Matteo T.
Degiacomi
and
Justin L. P.
Benesch
Department of Chemistry, Physical & Theoretical Chemistry Laboratory, South Parks Road, Oxford, OX1 3QZ, UK. E-mail: matteo.degiacomi@chem.ox.ac.uk; justin.benesch@chem.ox.ac.uk
First published on 23rd November 2015
We present EM∩IM, software that allows the calculation of collision cross-sections from electron density maps obtained for example by means of transmission electron microscopy. This allows the assessment of structures other than those described by atomic coordinates with ion mobility mass spectrometry data, and provides a new means for contouring and validating electron density maps. EM∩IM thereby facilitates the use of data obtained in the gas phase within structural biology studies employing diverse experimental methodologies.
A number of different algorithms,9–14 tailored to specific applications, have been written to calculate the CCS of a given three-dimensional structure, allowing the relation of IM measurements to structures derived from X-ray crystallography, NMR spectroscopy, or atomic modelling.15–17 These algorithms are however limited to taking a coordinate file (e.g. pdb, or xyz format) that specifies the position in space of each constituent atom as input, meaning that detailed comparisons with structures displayed as volumes (e.g. density maps obtained by means of transmission electron microscopy, EM18,19) have not been possible. Here we present EM∩IM,‡ a computational tool that allows the display and interrogation of EM maps from the standpoint of IM-MS data. This allows the user to relate data from the two experimental techniques directly: allowing both the calculation of a CCS from an electron density map, and the exploitation of IM data to augment the interpretation of EM data.

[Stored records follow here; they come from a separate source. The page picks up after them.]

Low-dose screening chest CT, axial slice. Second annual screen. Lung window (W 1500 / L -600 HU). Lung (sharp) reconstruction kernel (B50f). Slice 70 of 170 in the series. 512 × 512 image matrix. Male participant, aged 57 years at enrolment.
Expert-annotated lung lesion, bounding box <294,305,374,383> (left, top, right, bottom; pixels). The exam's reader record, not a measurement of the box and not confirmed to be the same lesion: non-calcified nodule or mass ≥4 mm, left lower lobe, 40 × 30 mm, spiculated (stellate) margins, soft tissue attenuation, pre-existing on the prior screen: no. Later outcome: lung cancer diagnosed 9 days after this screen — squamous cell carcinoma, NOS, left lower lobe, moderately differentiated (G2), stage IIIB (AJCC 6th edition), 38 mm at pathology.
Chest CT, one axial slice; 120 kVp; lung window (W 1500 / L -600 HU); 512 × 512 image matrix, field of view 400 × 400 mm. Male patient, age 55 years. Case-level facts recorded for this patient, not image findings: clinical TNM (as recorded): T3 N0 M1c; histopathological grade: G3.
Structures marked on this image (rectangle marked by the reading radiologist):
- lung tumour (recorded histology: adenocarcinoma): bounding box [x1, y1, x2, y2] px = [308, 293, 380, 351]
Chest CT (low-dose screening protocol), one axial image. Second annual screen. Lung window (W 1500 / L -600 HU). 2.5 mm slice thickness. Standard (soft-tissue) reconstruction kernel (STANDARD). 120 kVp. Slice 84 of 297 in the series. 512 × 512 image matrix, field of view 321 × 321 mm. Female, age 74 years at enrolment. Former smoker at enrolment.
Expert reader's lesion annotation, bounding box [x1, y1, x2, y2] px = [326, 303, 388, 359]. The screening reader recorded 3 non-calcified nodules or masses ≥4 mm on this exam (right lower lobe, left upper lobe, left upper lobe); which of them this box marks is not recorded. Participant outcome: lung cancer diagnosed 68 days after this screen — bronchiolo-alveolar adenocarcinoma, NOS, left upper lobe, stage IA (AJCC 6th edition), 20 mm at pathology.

An electron density map is typically a three-dimensional grid, with each voxel having a certain density value. In general, such a map is displayed as a volume demarcated by an isodensity surface, which is generated by specifying a contour-level, the lower electron density threshold (ρ*) for a voxel to be considered occupied. The more stringent this threshold is, the fewer voxels match the electron density criterion, and the smaller the resultant volume. Furthermore, as the electron density is typically anisotropic,18 changing the threshold can result in different shapes. Yet, despite its importance, defining the appropriate threshold is difficult, and particularly so for low resolution maps (>10 Å), where secondary structure elements are not readily identifiable.20
Our fundamental premise in designing EM∩IM was to allow calculation of mass and CCS, two physical quantities obtained in an IM-MS experiment, from an electron density map. The former is achieved simply based on the number of voxels exceeding a given electron density threshold and the voxel volume, converted into a mass using a protein density (typically 0.84 Da Å−3 (ref. 21)). To determine the CCS of an electron density map, EM∩IM converts it into a coordinate file in which hard-sphere pseudo-atoms are centred in voxels if they satisfy the given electron density threshold criterion. This approach returns a bead model similar to those generated by SEDI, an algorithm designed to generate high-resolution isodensity surfaces for small molecules.22 This coordinate file is then used to calculate a CCS using IMPACT,11 called directly from within the program, and adjusted using an empirical scaling factor to facilitate comparisons with experimental data.23
Our approach therefore provides the framework for displaying an EM map in a way that is consistent with mass and CCS data. To realise this, upon loading a map, EM∩IM performs mass and CCS calculations at a wide range of thresholds. The user is thereby able to retrieve the map that best matches experimental mass and/or CCS, or to explore the electron density as a function of IM-MS observables. EM∩IM incorporates a graphical user interface that allows the visualisation of the electron density and display of appropriate graphs, all of which can be exported in a variety of file formats.‡
We used EM∩IM to determine the thresholds that reproduce the mass (801 kDa, solid blue line) and CCS (245 nm2, red) of GroEL as and , respectively (Fig. 1A, lower panel). These ρ* values are similar, indicating that, given the mass, the CCS can in this case be estimated from the electron density to good accuracy (245 nm2, dashed blue line). Comparing the electron densities, returned by filtering either according to mass or CCS, to the GroEL crystal structure (PDB: 1SS8) reveals excellent correspondence in both cases (Fig. 1A, inset). A similar analysis for β-galactosidase returns thresholds of and , based respectively on the known mass (465 kDa, solid blue line) and CCS (159 nm2, red) (Fig. 1B, lower panel). In this case, the ρ* values are very different: the electron density contoured according to mass corresponds to a very inaccurate CCS (743 nm2, dashed blue line) and gives a very poor fit to the crystal structure (PDB: 3IAP) (Fig. 1B, inset, left). Conversely, the density that is contoured according to CCS is in excellent agreement with the crystal structure (Fig. 1B, lower panel, right). It appears therefore that CCS is a more reliable means for obtaining a good electron density threshold than mass. This is likely due to mass being particularly prone to inaccuracies caused by regions of the protein not being well represented in the electron density, whereas the CCS is directly dependent on the demarcation of the molecular surface, rendering it extremely sensitive to noise in the electron density that appears outside the perimeter of the protein.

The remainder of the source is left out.